Magnon-Based Computation May Indicate a Shift in the Computing Paradigm

Magnonics is an engineering subfield that strives to develop information technology in terms of speed, device architecture, and energy usage, similar to electronics or photonics. A magnon is the precise amount of energy needed to cause a collective excitation known as a spin wave to change a material’s magnetization.

Magnons can be used to encode and transfer data without using electron fluxes, which waste energy by heating (known as Joule heating) the conductor being used. Magnons interact with magnetic fields.

As Dirk Grundler, head of the Lab of Nanoscale Magnetic Materials and Magnonics (LMGN) in the School of Engineering explains, energy losses are an increasingly serious barrier to electronics as data speeds and storage demands soar.

“With the advent of AI, the use of computing technology has increased so much that energy consumption threatens its development,” Grundler says. “A major issue is traditional computing architecture, which separates processors and memory. The signal conversions involved in moving data between different components slow down computation and waste energy.”

Researchers are looking for new computing architectures that can more effectively handle the demands of large data in order to address this inefficiency, also known as the memory wall or Von Neumann bottleneck. And now, Grundler believes his lab might have stumbled on such a “holy grail.”
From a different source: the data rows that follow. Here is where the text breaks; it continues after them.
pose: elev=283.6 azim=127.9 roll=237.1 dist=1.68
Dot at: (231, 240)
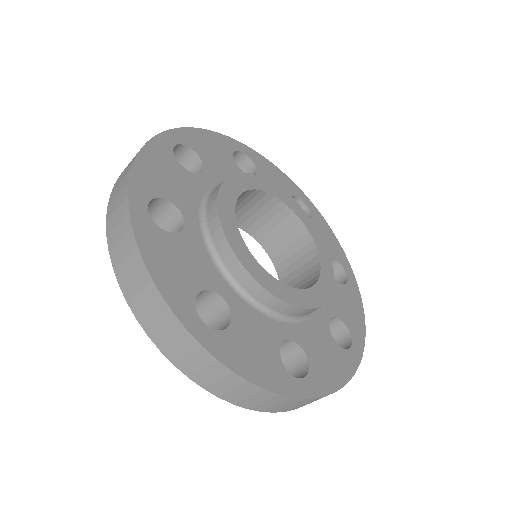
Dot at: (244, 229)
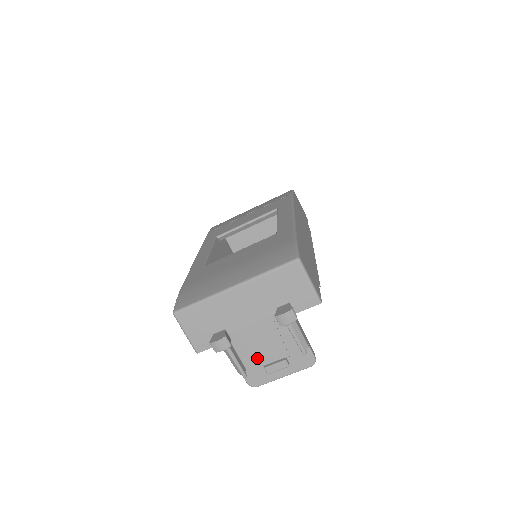
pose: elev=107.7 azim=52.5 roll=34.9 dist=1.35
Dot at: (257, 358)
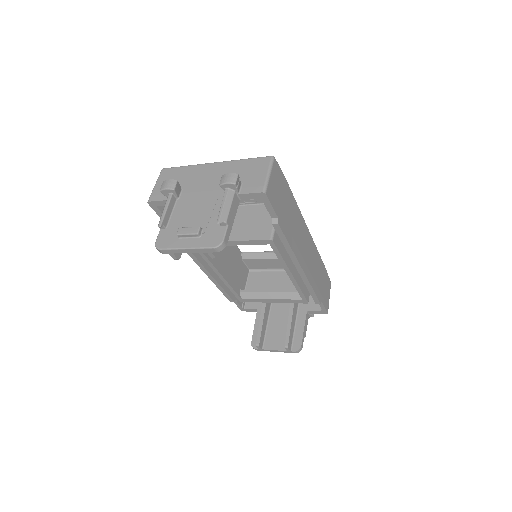
Dot at: (182, 221)
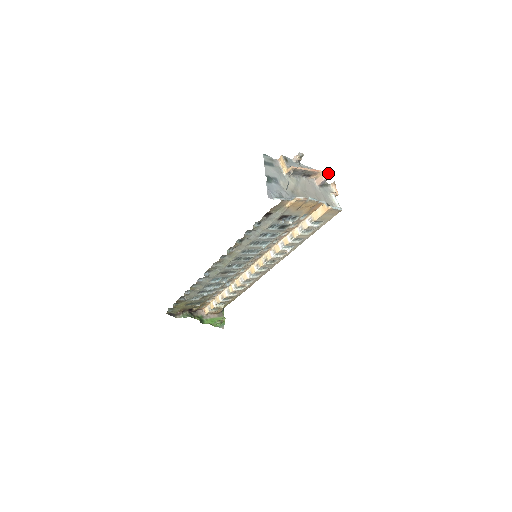
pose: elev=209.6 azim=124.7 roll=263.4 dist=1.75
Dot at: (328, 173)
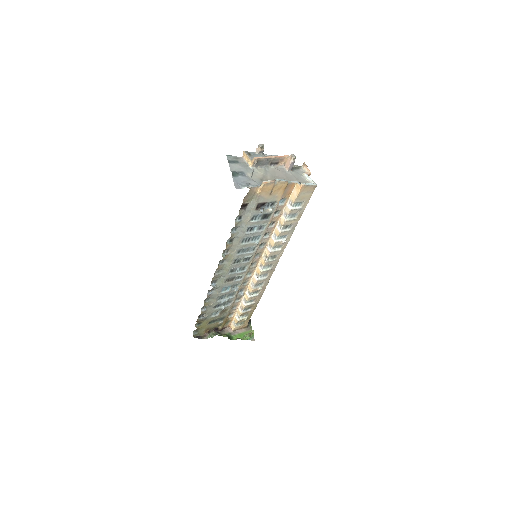
Dot at: (293, 155)
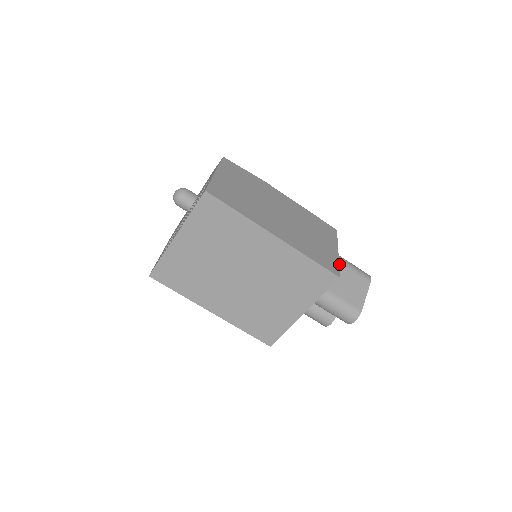
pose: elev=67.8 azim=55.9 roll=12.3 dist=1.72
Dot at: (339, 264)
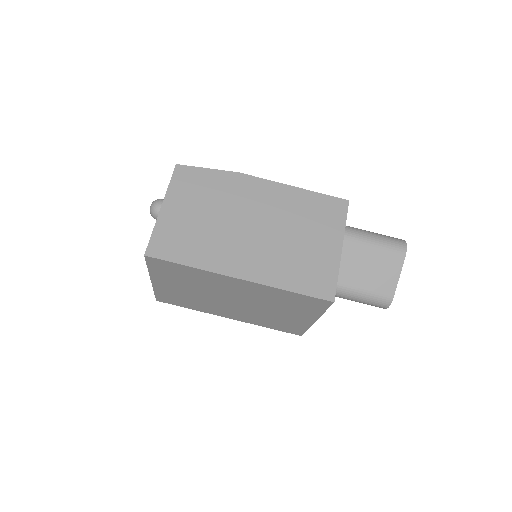
Dot at: (356, 248)
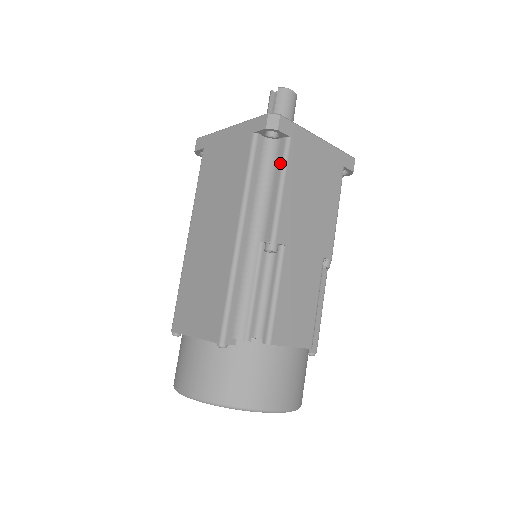
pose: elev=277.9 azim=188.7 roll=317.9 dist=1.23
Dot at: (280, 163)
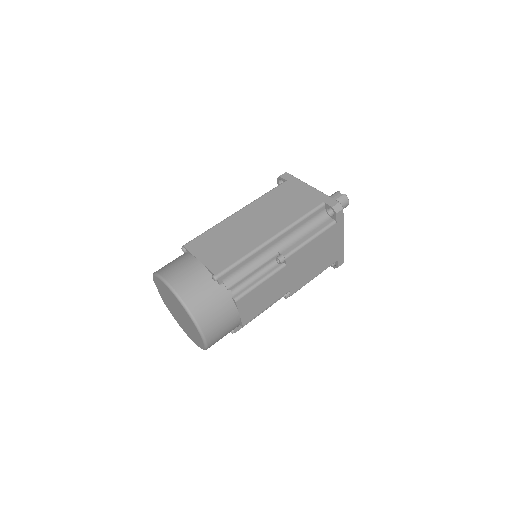
Dot at: (321, 228)
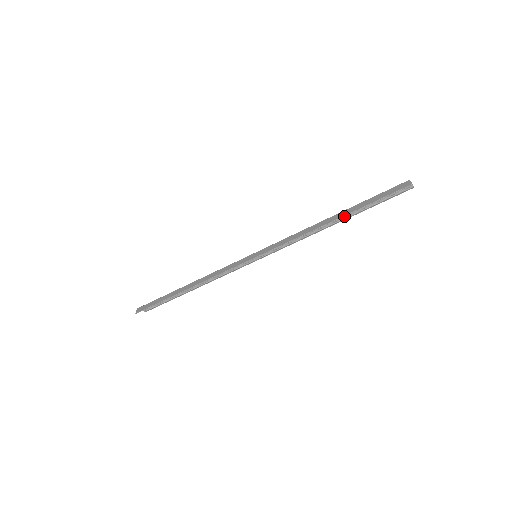
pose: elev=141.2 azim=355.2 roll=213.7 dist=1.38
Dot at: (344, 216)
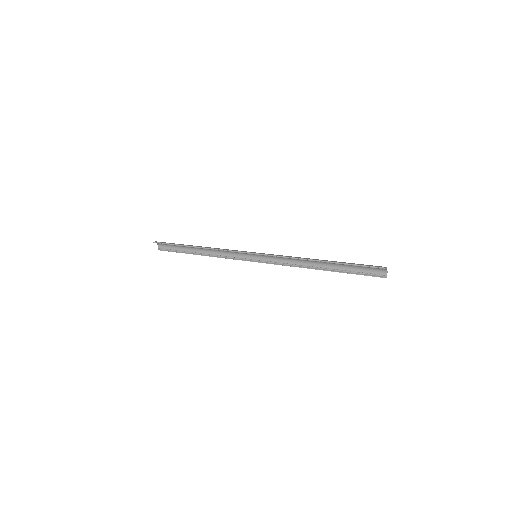
Dot at: (329, 262)
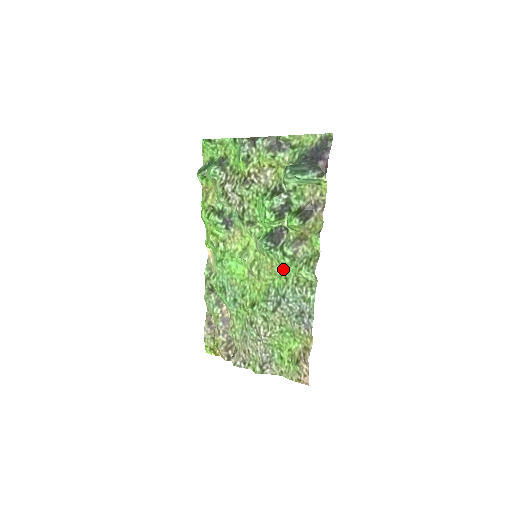
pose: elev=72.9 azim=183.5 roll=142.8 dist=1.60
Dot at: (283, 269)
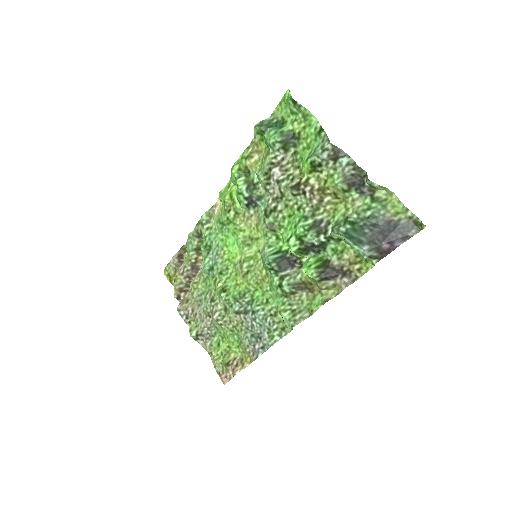
Dot at: (271, 291)
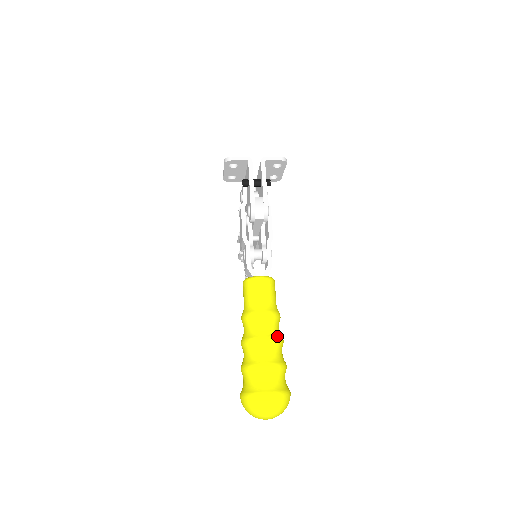
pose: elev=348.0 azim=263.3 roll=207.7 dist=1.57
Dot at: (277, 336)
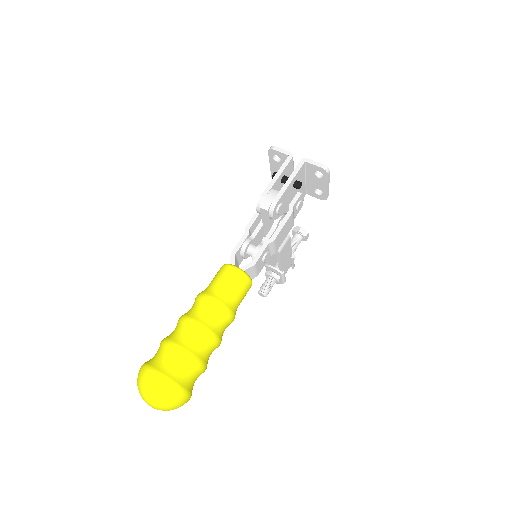
Dot at: (210, 328)
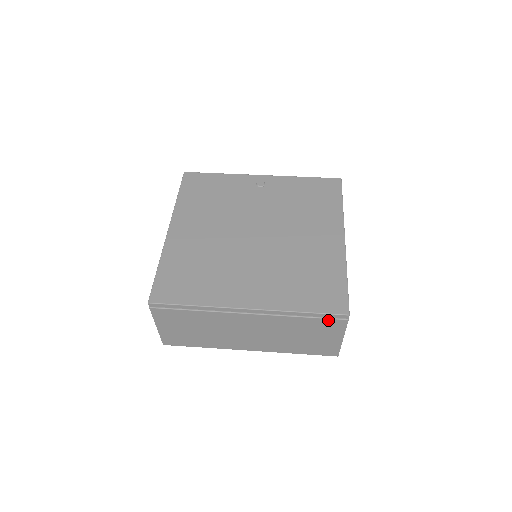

With the advent of AI, the use of computing technology has increased so much that energy consumption threatens its development. A major issue is traditional computing architecture, which separates processors and memory. The signal conversions involved in moving data between different components slow down computation and waste energy.

Dirk Grundler

While doing other experiments on a commercial wafer of the ferrimagnetic insulator yttrium iron garnet (YIG) with nanomagnetic strips on its surface, LMGN PhD student Korbinian Baumgaertl was inspired to develop precisely engineered YIG-nanomagnet devices.

With the Center of MicroNanoTechnology’s support, Baumgaertl was able to excite spin waves in the YIG at specific gigahertz frequencies using radiofrequency signals, and crucially to reverse the magnetization of the surface nanomagnets.

“The two possible orientations of these nanomagnets represent magnetic states 0 and 1, which allows digital information to be encoded and stored,” Grundler explains.

A route to in-memory computation

The researchers used a traditional vector network analyzer to send a spin pulse through the YIG-nanomagnet device and make their discovery. Data could then be written to and read from using nanomagnet reversal, which only occurred when the spin wave reached a specific amplitude.

“We can now show that the same waves we use for data processing can be used to switch the magnetic nanostructures so that we also have nonvolatile magnetic storage within the very same system,” Grundler explains, adding that “nonvolatile” refers to the stable storage of data over long time periods without additional energy consumption.

The capability of the technology to combine data processing and storage eliminates the energy-inefficient separation of processors and memory storage and enables in-memory computation, which has the potential to alter the present computing architectural paradigm.

Optimization on the horizon

The ground-breaking findings were published by Baumgaertl and Grundler in the journal Nature Communications, and the LMGN team is now working to improve their methodology.

“Now that we have shown that spin waves write data by switching the nanomagnets from states 0 to 1, we need to work on a process to switch them back again this is known as toggle switching,” Grundler says.

He also notes that theoretically, “the magnonics approach could process data in the terahertz range of the electromagnetic spectrum (for comparison, current computers function in the slower gigahertz range). However, they still need to demonstrate this experimentally.”

“The promise of this technology for more sustainable computing is huge. With this publication, we are hoping to reinforce interest in wave-based computation, and attract more young researchers to the growing field of magnonics.”